RE: Click a button to get next page - ian - Apr-14-2018

I got to try Selenium. It asks for webdriver. I tried to install but hanging. I tried download webdriver for Edge, Ie, Firefox and Chrome all the same. I use Windows 10.


RE: Click a button to get next page - snippsat - Apr-15-2018

(Apr-14-2018, 08:57 PM)ian Wrote: I tried to install but hanging.
I don't know what you mean bye hanging.

As first test,do this pip install -U selenium.
C:\1_py\scrape
λ pip install -U selenium
Collecting selenium
  Downloading selenium-3.11.0-py2.py3-none-any.whl (943kB)
    100% |████████████████████████████████| 952kB 484kB/s
Installing collected packages: selenium
  Found existing installation: selenium 3.9.0
    Uninstalling selenium-3.9.0:
      Successfully uninstalled selenium-3.9.0
Successfully installed selenium-3.11.0
Download chromedriver,unzip to a folder eg C:\scrape
In same folder you have script under.
C:\scrape
  |-- get_doc.py
  |-- chromedriver.exe
# get_doc.py
from selenium import webdriver
import time

browser = webdriver.Chrome()
browser.get("http://www.python.org")
time.sleep(5)
doc = browser.find_elements_by_xpath('//*[@id="top"]/nav/ul/li[3]/a')[0]
doc.click()
time.sleep(5)
browser.quit()
Now you run get_doc.py,do this from command line.
C:\1_py\scrape
λ python get_doc.py
It should start browser,and after 5-sec it click on Docs so you are in Python 3.6.5 documentation.


RE: Click a button to get next page - ian - Apr-15-2018

Works great! Thank you very much.
I thought I need to manually install webdrivers but command_line window popup and hanging there.

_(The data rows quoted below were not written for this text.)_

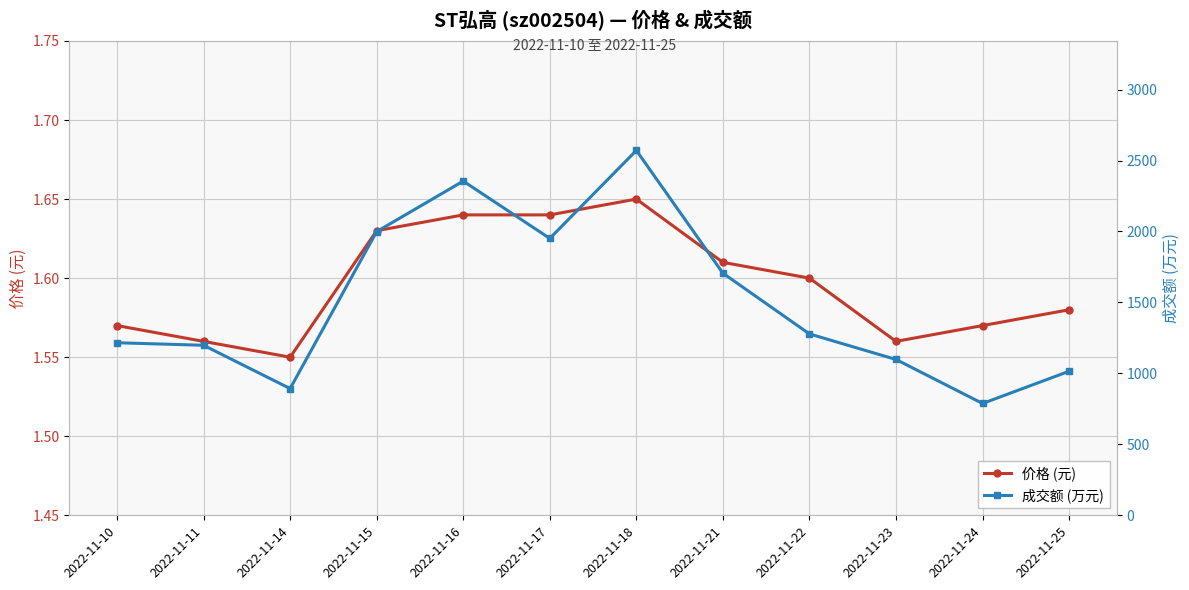

Which series has the widest spread of values?

成交额 (万元)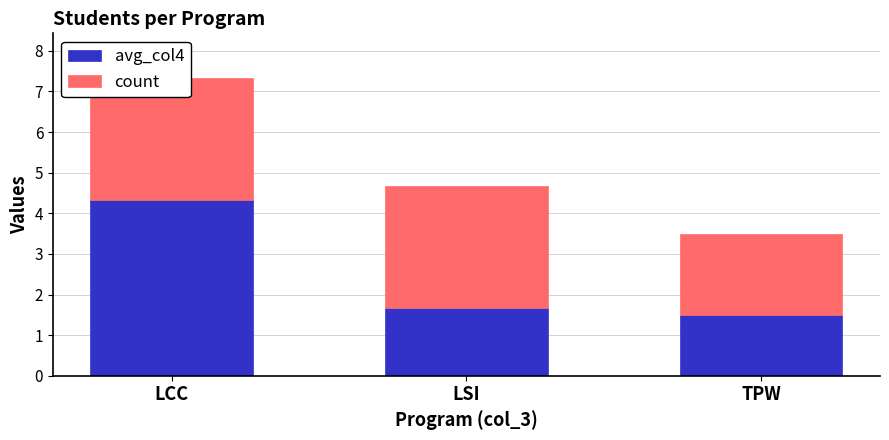

Between LSI and LCC, which is larger?

LCC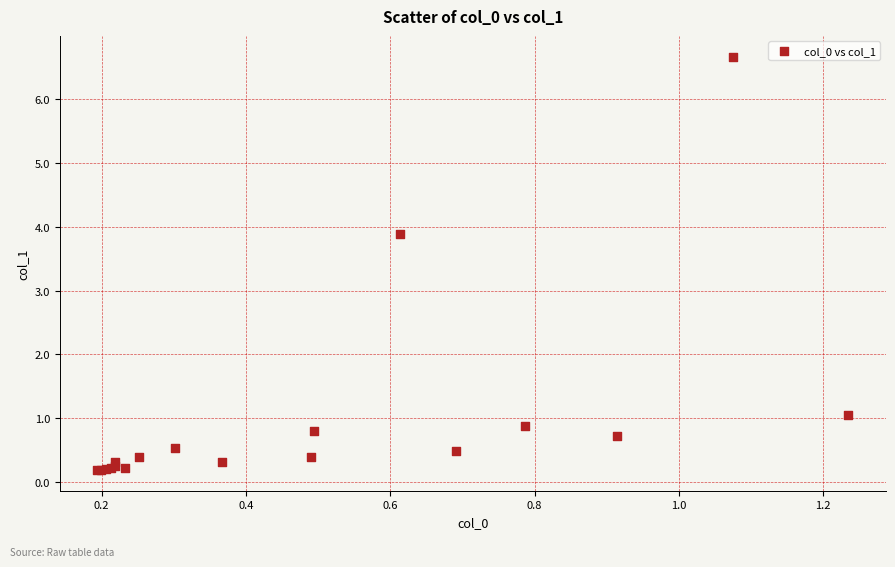

What Y value in the scatter plot is closest to 3?

3.9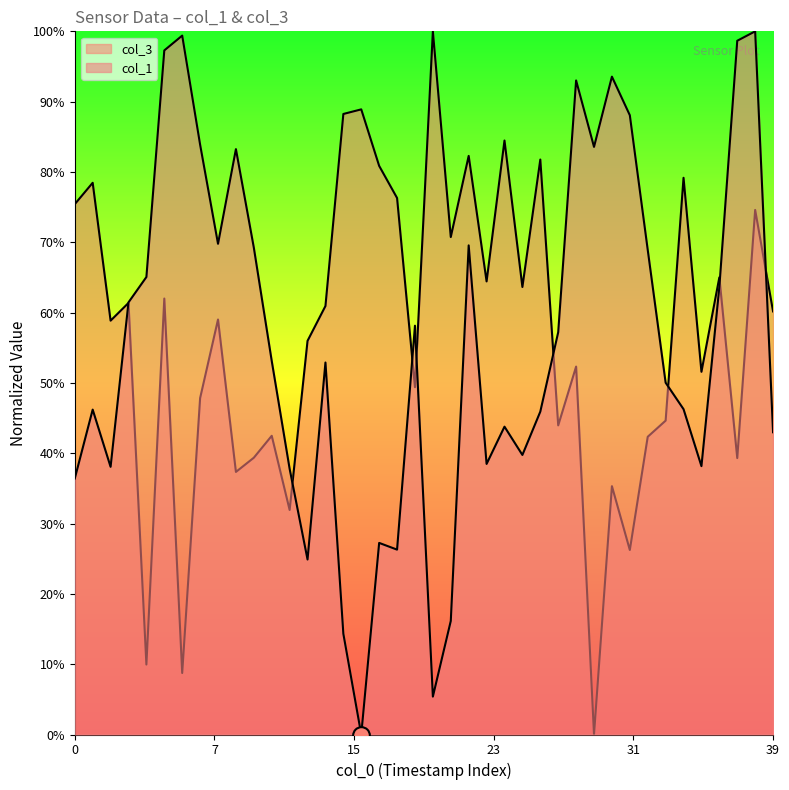

True or false: col_3 has a value of 0.8 at 34.

True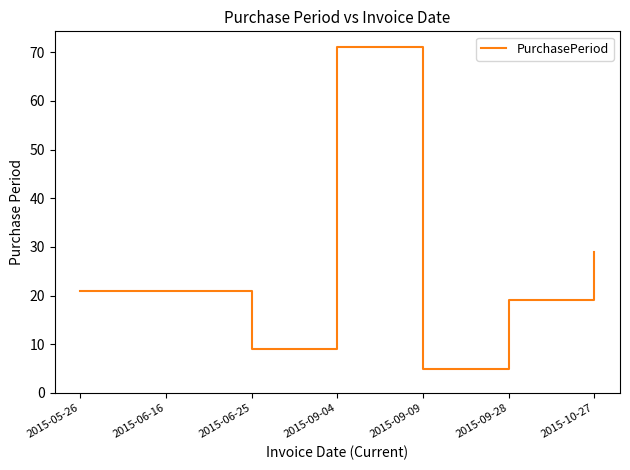

What is the difference between the maximum and minimum values?

66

Now I can find buttons/links and click going next page ok.
Is there a way to replace time.sleep in your sample with another one so I can search elements as soon as next page ALL loaded. I tried 'Wait.until' but cannot figure out how to wait until ALL elements loaded. Similar to Microsoft Powershell While ($ie.busy) { Start-Sleep -Seconds 1 } Thanks.


RE: Click a button to get next page - snippsat - Apr-15-2018

(Apr-15-2018, 06:42 PM)ian Wrote: Is there a way to replace time.sleep in your sample with another one so I can search elements as soon as next page ALL loaded. I tried 'Wait.until' but cannot figure out how to wait until ALL elements loaded. Similar to Microsoft Powershell While ($ie.busy) { Start-Sleep -Seconds 1 } Thanks.
There are two kind of waits(doc) explicit waits and implicit waits.
So time.sleep(...) is a forced wait no matter how fast the site load elements,
can be used as first test,but then it can be better to look at waits.